Blankness should be a beginning, not an end.
We should die (or end our games)
with every page filled, scribbles
in every margin. I fill myself up
with significance or stare, blankly,
as a sign-if-I-can't. "The unevaluated life
is not worth living." Who said that? ( I mean
before I did -- I saw it on a tea bag tag. Was it Plato?)

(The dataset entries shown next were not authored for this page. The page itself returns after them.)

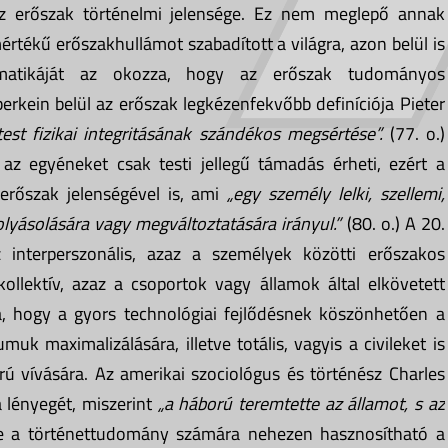
 az erőszak történelmi jelensége. Ez nem meglepő annak
rtékű erőszakhullámot szabadított a világra, azon belül is
ematikáját az okozza, hogy az erőszak tudományos
kein belül az erőszak legkézenfekvőbb definíciója Pieter
test fizikai integritásának szándékos megsértése”.
(77. o.)
 az egyéneket csak testi jellegű támadás érheti, ezért a
 erőszak jelenségével is, ami
„egy személy lelki, szellemi,
olyásolására vagy megváltoztatására irányul.”
(80. o.) A 20.
 interperszonális, azaz a személyek közötti erőszakos
llektív, azaz a csoportok vagy államok által elkövetett
, hogy a gyors technológiai fejlődésnek köszönhetően a
 maximalizálására, illetve totális, vagyis a civileket is
rú vívására. Az amerikai szociológus és történész Charles
 lényegét, miszerint
„a háború teremtette az államot, s az
 de a történettudomány számára nehezen hasznosítható a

There's also something memorable (in the Talmud?)
about a book and its cover. Christ, am I
littered with significance. I'm a homeless shelter
for lost, tattered significances. Oh, that's right,
"You can't tell a book by its cover" -- who
said that? Yes, Talmud. (But who would want to
tell a book anything? I suppose if critics tell poets,
books of criticism tell books of poetry. Critics,
have you forgotten what every child knows: It's not nice
to tell.) (Horrible thought – could it be "You can't JUDGE
a book by it's cover"? If so, don't tell me.)

But though you can't tell a book by its cover,
you shall know the tree by the fruits thereof (said Christ?
Bright carpenter's son, saying "thereof"). "By their fruits
are they known" -- describing San Francisco and Greenwich Village?
A cover isn't fruit, but an afterthought. Well,
I'm glad I can't be told by my cover, since I'm
old and fat (Shhh! I'm a spirit under cover!
The name is Bond, 20-pound Bond), but I'm dieting,
exercising and youthanizing; hoping to see you then (me thin --
buff and trim, so you can know me
by my cover. Anyway, I'm well-written-on.
Like that of some computers, my memory is paged,
and what I am is mostly a memory now, which is why
you see me (or seem me) here, now, on a
RAM page.

(If I were a Torah scroll, I'd be goat skin, not ram.
One long page full of sentences beginning "And..." --
"And the Lord spake unto Moses, saying..." [pardon
my English], all ands -- the Torah is an all-ands
operation. How odd, a goat
without buts.)


Note: Spirit under cover (in pages of poems under a cover) suggests spy, perhaps James Bond, but here, 20-pound bond, the paper I print on that now bonds me to you.

Odd that "youthanizing" (presumably, making young) echos "euthanizing" (mercy killing, usually of the aged – who, if reborn as babies, are also, thus,youthanized).

In the last stanza I refer to all those Biblical sentences that begin with "and". "All ands" puns "all-hands" – on a ship or in some businesses, some big action that requires everyone to help out. And, for a book, the Torah is well-manned. When it's read in the synagogue, there are people to carry it, people to scroll it, a person to point to the passage to be read, people to read it and recite blessings – it's like one of those light bulb jokes: How many Jews does it take to read a Torah?